Hedon was described in 1658 as the ‘chief market town’ of Holderness – the coastal region of the East Riding.
Hedon’s government was based on its royal charter of 1348, which specified a mayor, two bailiffs and various other municipal officials. New offices were subsequently created, and by 1640 the corporation included ten aldermen and a recorder. The mayor and bailiffs held regular courts, with the mayor and aldermen also serving as magistrates for the borough.
By 1640, the town’s principal electoral patron was the godly local gentleman John Alured* of the Charterhouse, near Hull. Alured’s interest at Hedon derived from his title to the manor of Burstwick, which he leased from his father’s cousin, the Catholic peer Henry Constable, 1st Viscount Dunbar [S], lord of the seigniory of Holderness. Hedon was part of the manor of Burstwick, and as leaseholder, Alured was able to exercise considerable influence within the borough. He may also have owned a farm on the town’s outskirts.

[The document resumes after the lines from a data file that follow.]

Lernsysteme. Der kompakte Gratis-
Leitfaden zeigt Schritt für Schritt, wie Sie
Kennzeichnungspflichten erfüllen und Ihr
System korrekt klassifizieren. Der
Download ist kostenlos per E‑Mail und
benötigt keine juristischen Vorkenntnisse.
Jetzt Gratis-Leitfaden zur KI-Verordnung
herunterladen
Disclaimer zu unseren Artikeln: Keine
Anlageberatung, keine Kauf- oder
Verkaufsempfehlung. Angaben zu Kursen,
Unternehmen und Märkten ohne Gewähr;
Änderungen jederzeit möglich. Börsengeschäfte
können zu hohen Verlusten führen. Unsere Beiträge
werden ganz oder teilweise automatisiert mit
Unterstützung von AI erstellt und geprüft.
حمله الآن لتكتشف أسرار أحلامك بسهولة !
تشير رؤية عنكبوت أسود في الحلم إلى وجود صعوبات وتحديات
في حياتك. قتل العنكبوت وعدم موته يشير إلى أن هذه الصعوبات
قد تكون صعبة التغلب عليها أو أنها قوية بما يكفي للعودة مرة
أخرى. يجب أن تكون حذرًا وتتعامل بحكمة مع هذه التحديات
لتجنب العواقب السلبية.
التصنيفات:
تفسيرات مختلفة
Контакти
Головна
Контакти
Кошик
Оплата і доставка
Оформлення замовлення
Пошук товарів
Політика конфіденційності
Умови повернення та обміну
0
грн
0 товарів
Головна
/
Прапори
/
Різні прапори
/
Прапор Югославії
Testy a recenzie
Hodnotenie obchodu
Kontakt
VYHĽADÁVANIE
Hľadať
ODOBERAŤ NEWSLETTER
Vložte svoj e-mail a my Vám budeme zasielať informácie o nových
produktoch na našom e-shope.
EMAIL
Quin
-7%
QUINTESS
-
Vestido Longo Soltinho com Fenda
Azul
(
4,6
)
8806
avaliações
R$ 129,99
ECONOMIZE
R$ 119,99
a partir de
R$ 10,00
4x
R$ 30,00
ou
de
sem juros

In the elections to the Long Parliament that autumn, the borough returned Alured again, this time paired with the godly East Riding knight Sir William Strickland of Boynton, near Bridlington. Again, the election indenture has not survived. Although Strickland owned property in the Hull area, it is likely that he, too, owed his election to Alured.
After Alured’s death in 1650, his interest at Hedon was taken over by his younger brother, the army officer Colonel Matthew Alured*, who, by the mid-1650s, had established control over Viscount Dunbar’s sequestered estates.
Disenfranchised under the Instrument of Government, Hedon regained its seats in the elections to Richard Cromwell’s* Parliament of 1659. On 13 January, the mayor and senior office-holders ordered that Colonel Matthew Alured and Thomas Strickland, the twenty-year old son of Sir William Strickland, be ‘admitted to the fellowship of the burgesses’ (only freemen, it seems, being eligible to serve the borough in Parliament) and then elected them as the town’s MPs.
At the Restoration, Alured lost most of his estate and with it his electoral interest at Hedon, and in the elections to the 1660 Convention and Cavalier Parliaments the town returned Sir Hugh Bethell, now a moderate royalist, and other supporters of the new regime.